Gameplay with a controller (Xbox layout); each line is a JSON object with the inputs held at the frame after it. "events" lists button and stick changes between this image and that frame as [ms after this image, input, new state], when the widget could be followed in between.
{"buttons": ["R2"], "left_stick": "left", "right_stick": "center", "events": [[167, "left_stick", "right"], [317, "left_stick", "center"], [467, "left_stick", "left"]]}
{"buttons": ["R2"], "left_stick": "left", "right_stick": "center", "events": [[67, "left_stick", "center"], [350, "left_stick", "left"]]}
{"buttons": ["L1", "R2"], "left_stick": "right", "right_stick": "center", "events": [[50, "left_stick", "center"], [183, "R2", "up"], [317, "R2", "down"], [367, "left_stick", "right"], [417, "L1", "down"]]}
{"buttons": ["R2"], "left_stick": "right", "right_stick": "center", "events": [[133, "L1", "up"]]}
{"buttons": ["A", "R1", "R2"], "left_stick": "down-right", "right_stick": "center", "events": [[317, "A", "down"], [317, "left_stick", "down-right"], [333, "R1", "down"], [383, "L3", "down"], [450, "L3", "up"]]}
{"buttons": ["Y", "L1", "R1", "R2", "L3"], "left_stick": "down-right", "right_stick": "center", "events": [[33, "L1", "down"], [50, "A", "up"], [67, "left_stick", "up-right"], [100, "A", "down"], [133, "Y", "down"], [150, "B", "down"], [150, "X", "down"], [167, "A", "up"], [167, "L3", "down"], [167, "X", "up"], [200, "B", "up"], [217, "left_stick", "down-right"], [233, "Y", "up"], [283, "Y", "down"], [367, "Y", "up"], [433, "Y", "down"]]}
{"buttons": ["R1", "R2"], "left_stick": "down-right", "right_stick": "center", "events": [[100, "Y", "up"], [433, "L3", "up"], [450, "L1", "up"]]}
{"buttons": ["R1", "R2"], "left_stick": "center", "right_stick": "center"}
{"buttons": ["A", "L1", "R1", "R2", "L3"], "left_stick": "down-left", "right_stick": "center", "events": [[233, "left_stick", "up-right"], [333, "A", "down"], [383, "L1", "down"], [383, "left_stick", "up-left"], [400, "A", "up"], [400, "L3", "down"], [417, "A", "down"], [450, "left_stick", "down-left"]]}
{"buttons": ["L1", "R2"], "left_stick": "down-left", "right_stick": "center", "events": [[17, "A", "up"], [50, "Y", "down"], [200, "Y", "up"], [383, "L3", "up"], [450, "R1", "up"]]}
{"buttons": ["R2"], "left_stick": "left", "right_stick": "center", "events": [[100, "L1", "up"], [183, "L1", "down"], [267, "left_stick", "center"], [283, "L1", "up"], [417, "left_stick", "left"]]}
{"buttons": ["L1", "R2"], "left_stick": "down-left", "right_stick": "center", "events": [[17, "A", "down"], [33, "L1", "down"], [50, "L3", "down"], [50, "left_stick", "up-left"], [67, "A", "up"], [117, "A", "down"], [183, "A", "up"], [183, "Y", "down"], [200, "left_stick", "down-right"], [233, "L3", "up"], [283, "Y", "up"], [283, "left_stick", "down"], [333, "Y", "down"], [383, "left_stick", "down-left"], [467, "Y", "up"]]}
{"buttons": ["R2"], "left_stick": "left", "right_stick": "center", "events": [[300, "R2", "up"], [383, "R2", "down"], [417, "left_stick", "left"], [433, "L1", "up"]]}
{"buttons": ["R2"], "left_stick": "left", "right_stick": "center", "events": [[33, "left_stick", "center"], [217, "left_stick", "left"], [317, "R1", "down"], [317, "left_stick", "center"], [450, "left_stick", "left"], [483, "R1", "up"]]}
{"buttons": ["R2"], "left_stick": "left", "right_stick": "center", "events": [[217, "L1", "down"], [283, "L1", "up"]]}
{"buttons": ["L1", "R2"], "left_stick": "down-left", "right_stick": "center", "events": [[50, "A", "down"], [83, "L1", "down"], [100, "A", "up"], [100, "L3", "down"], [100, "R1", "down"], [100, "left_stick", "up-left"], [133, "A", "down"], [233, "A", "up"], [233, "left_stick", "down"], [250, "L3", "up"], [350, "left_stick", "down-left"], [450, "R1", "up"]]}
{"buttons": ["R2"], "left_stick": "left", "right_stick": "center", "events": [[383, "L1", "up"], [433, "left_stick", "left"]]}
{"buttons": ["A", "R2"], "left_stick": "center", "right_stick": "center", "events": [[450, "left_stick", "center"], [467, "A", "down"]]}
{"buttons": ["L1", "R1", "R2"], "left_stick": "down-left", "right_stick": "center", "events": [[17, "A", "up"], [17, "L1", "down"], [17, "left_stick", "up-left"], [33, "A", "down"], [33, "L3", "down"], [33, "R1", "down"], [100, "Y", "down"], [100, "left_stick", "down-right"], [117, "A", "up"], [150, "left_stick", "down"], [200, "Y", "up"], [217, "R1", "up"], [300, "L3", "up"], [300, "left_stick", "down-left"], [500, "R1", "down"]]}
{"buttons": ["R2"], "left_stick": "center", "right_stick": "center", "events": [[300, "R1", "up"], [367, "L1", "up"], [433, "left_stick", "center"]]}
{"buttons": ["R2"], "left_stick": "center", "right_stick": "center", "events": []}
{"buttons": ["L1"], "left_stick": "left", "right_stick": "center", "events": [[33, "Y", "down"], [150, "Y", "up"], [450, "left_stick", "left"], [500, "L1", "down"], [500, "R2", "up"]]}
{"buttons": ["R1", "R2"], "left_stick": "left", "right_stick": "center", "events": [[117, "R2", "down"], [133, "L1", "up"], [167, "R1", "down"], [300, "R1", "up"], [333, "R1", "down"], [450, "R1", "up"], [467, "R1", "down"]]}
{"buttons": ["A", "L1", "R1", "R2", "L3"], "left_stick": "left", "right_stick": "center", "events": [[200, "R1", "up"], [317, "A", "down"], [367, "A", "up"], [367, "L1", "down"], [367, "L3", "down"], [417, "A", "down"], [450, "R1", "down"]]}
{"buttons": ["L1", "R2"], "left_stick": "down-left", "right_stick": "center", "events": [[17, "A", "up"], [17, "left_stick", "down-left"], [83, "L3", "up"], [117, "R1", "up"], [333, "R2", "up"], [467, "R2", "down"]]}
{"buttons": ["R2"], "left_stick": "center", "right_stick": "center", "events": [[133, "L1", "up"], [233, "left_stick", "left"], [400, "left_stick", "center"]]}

+-------+

■ TASK TO CARRY OUT:
Output the listing once more. Leave each word as it stands.

■ TASK SOLUTION:
Gameplay with a controller (Xbox layout); each line is a JSON object with the inputs held at the frame after it. "events" lists button and stick changes between this image and that frame as [ms after this image, input, new state], when the widget could be followed in between.
{"buttons": ["R2"], "left_stick": "left", "right_stick": "center", "events": [[167, "left_stick", "right"], [317, "left_stick", "center"], [467, "left_stick", "left"]]}
{"buttons": ["R2"], "left_stick": "left", "right_stick": "center", "events": [[67, "left_stick", "center"], [350, "left_stick", "left"]]}
{"buttons": ["L1", "R2"], "left_stick": "right", "right_stick": "center", "events": [[50, "left_stick", "center"], [183, "R2", "up"], [317, "R2", "down"], [367, "left_stick", "right"], [417, "L1", "down"]]}
{"buttons": ["R2"], "left_stick": "right", "right_stick": "center", "events": [[133, "L1", "up"]]}
{"buttons": ["A", "R1", "R2"], "left_stick": "down-right", "right_stick": "center", "events": [[317, "A", "down"], [317, "left_stick", "down-right"], [333, "R1", "down"], [383, "L3", "down"], [450, "L3", "up"]]}
{"buttons": ["Y", "L1", "R1", "R2", "L3"], "left_stick": "down-right", "right_stick": "center", "events": [[33, "L1", "down"], [50, "A", "up"], [67, "left_stick", "up-right"], [100, "A", "down"], [133, "Y", "down"], [150, "B", "down"], [150, "X", "down"], [167, "A", "up"], [167, "L3", "down"], [167, "X", "up"], [200, "B", "up"], [217, "left_stick", "down-right"], [233, "Y", "up"], [283, "Y", "down"], [367, "Y", "up"], [433, "Y", "down"]]}
{"buttons": ["R1", "R2"], "left_stick": "down-right", "right_stick": "center", "events": [[100, "Y", "up"], [433, "L3", "up"], [450, "L1", "up"]]}
{"buttons": ["R1", "R2"], "left_stick": "center", "right_stick": "center"}
{"buttons": ["A", "L1", "R1", "R2", "L3"], "left_stick": "down-left", "right_stick": "center", "events": [[233, "left_stick", "up-right"], [333, "A", "down"], [383, "L1", "down"], [383, "left_stick", "up-left"], [400, "A", "up"], [400, "L3", "down"], [417, "A", "down"], [450, "left_stick", "down-left"]]}
{"buttons": ["L1", "R2"], "left_stick": "down-left", "right_stick": "center", "events": [[17, "A", "up"], [50, "Y", "down"], [200, "Y", "up"], [383, "L3", "up"], [450, "R1", "up"]]}
{"buttons": ["R2"], "left_stick": "left", "right_stick": "center", "events": [[100, "L1", "up"], [183, "L1", "down"], [267, "left_stick", "center"], [283, "L1", "up"], [417, "left_stick", "left"]]}
{"buttons": ["L1", "R2"], "left_stick": "down-left", "right_stick": "center", "events": [[17, "A", "down"], [33, "L1", "down"], [50, "L3", "down"], [50, "left_stick", "up-left"], [67, "A", "up"], [117, "A", "down"], [183, "A", "up"], [183, "Y", "down"], [200, "left_stick", "down-right"], [233, "L3", "up"], [283, "Y", "up"], [283, "left_stick", "down"], [333, "Y", "down"], [383, "left_stick", "down-left"], [467, "Y", "up"]]}
{"buttons": ["R2"], "left_stick": "left", "right_stick": "center", "events": [[300, "R2", "up"], [383, "R2", "down"], [417, "left_stick", "left"], [433, "L1", "up"]]}
{"buttons": ["R2"], "left_stick": "left", "right_stick": "center", "events": [[33, "left_stick", "center"], [217, "left_stick", "left"], [317, "R1", "down"], [317, "left_stick", "center"], [450, "left_stick", "left"], [483, "R1", "up"]]}
{"buttons": ["R2"], "left_stick": "left", "right_stick": "center", "events": [[217, "L1", "down"], [283, "L1", "up"]]}
{"buttons": ["L1", "R2"], "left_stick": "down-left", "right_stick": "center", "events": [[50, "A", "down"], [83, "L1", "down"], [100, "A", "up"], [100, "L3", "down"], [100, "R1", "down"], [100, "left_stick", "up-left"], [133, "A", "down"], [233, "A", "up"], [233, "left_stick", "down"], [250, "L3", "up"], [350, "left_stick", "down-left"], [450, "R1", "up"]]}
{"buttons": ["R2"], "left_stick": "left", "right_stick": "center", "events": [[383, "L1", "up"], [433, "left_stick", "left"]]}
{"buttons": ["A", "R2"], "left_stick": "center", "right_stick": "center", "events": [[450, "left_stick", "center"], [467, "A", "down"]]}
{"buttons": ["L1", "R1", "R2"], "left_stick": "down-left", "right_stick": "center", "events": [[17, "A", "up"], [17, "L1", "down"], [17, "left_stick", "up-left"], [33, "A", "down"], [33, "L3", "down"], [33, "R1", "down"], [100, "Y", "down"], [100, "left_stick", "down-right"], [117, "A", "up"], [150, "left_stick", "down"], [200, "Y", "up"], [217, "R1", "up"], [300, "L3", "up"], [300, "left_stick", "down-left"], [500, "R1", "down"]]}
{"buttons": ["R2"], "left_stick": "center", "right_stick": "center", "events": [[300, "R1", "up"], [367, "L1", "up"], [433, "left_stick", "center"]]}
{"buttons": ["R2"], "left_stick": "center", "right_stick": "center", "events": []}
{"buttons": ["L1"], "left_stick": "left", "right_stick": "center", "events": [[33, "Y", "down"], [150, "Y", "up"], [450, "left_stick", "left"], [500, "L1", "down"], [500, "R2", "up"]]}
{"buttons": ["R1", "R2"], "left_stick": "left", "right_stick": "center", "events": [[117, "R2", "down"], [133, "L1", "up"], [167, "R1", "down"], [300, "R1", "up"], [333, "R1", "down"], [450, "R1", "up"], [467, "R1", "down"]]}
{"buttons": ["A", "L1", "R1", "R2", "L3"], "left_stick": "left", "right_stick": "center", "events": [[200, "R1", "up"], [317, "A", "down"], [367, "A", "up"], [367, "L1", "down"], [367, "L3", "down"], [417, "A", "down"], [450, "R1", "down"]]}
{"buttons": ["L1", "R2"], "left_stick": "down-left", "right_stick": "center", "events": [[17, "A", "up"], [17, "left_stick", "down-left"], [83, "L3", "up"], [117, "R1", "up"], [333, "R2", "up"], [467, "R2", "down"]]}
{"buttons": ["R2"], "left_stick": "center", "right_stick": "center", "events": [[133, "L1", "up"], [233, "left_stick", "left"], [400, "left_stick", "center"]]}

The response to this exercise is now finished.